As underemployed parents with four children and one grandparent at home, Kara and her family made slightly too much to qualify for public assistance yet struggled to feed their family with a monthly food budget of $85. Once a month, they could get food from their neighborhood food pantry, and occasionally a Feeding America West Michigan Food Truck. Still, they were missing about a week’s worth of food each month. They choose canned vegetables over fresh to make meals last until the end of the month. Sometimes Kara would tell her kids that she had already eaten so they could have her share. They skipped meals often or got by eating a handful of dry cereal.
Their friends at the emergency food pantry told them about Community Food Club – a collaborative systemic response to hunger, promoting food security, consumer choice, and dignity for low-income member households.
Now, for a small membership fee, they can shop as often as they want, almost any day of the week as long as they don’t exceed the limit for their family. The club feels like any big-box membership store. They show their IDs to a greeter, grab a cart and make selections from displays of good food, including fresh produce, dairy, and meat. Kara can take her time, read labels and choose things she knows her kids will eat. At checkout, her food is weighed, her ID is scanned to deduct the amount she has taken from her family’s account, and she gets a receipt showing how much is left. Kara feels good about paying her membership fee, and she’s comfortable taking her kids to a place that feels like a regular grocery store. This option makes feeding the family less of a struggle, so they can focus on finding better-paying jobs and creating a safe and stable home.

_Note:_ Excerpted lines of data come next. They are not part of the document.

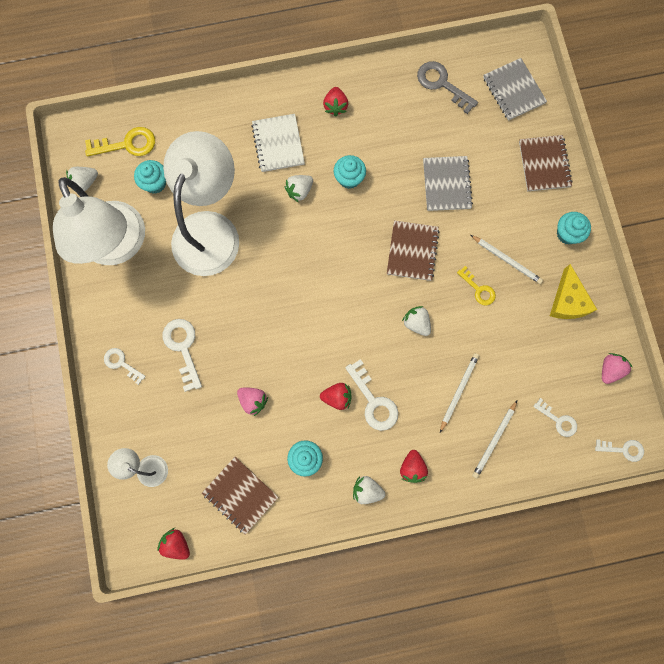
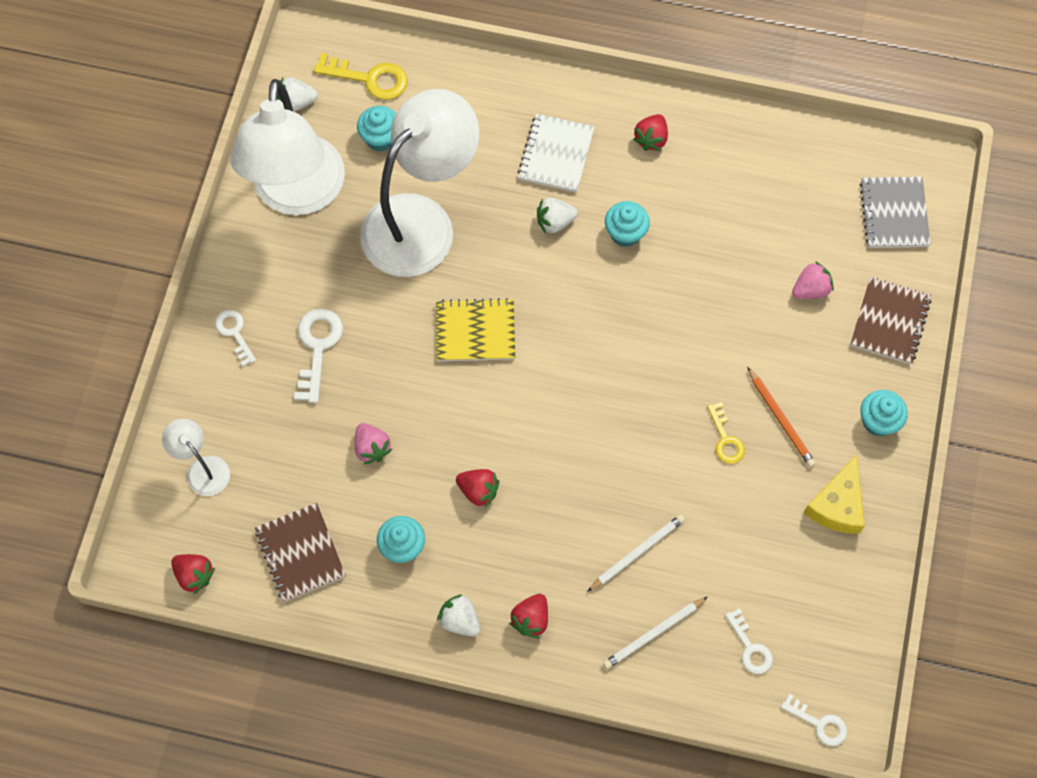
camera: 25 degrees right, 10 degrees down
red strawberry [157,528,190,560] -> red strawberry turned 150 degrees clockwise [171,554,215,594]
white key [345,359,398,431] -> none
brown notebook [387,220,440,281] -> none
white strawberry [402,306,431,336] -> none
grey key [417,61,478,114] -> none
grey notebook [423,156,473,211] -> none
white pencil [471,235,543,284] -> orange pencil [747,367,816,467]
pink strawberry [602,353,633,384] -> pink strawberry moved to [792,261,834,299]
none -> yellow notebook [436,298,515,361]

No one should suffer the stress, indignity, and insecurity of hunger. Through community contributions, Heart of West Michigan United Way supports emergency food programs and collaborative efforts that build toward long-term food security. Last year, we helped more than 40,000 hungry people push past the times when food and funding too often run out—for a better month, a better life, and a better community.
The names of some individuals have been changed to respect their privacy.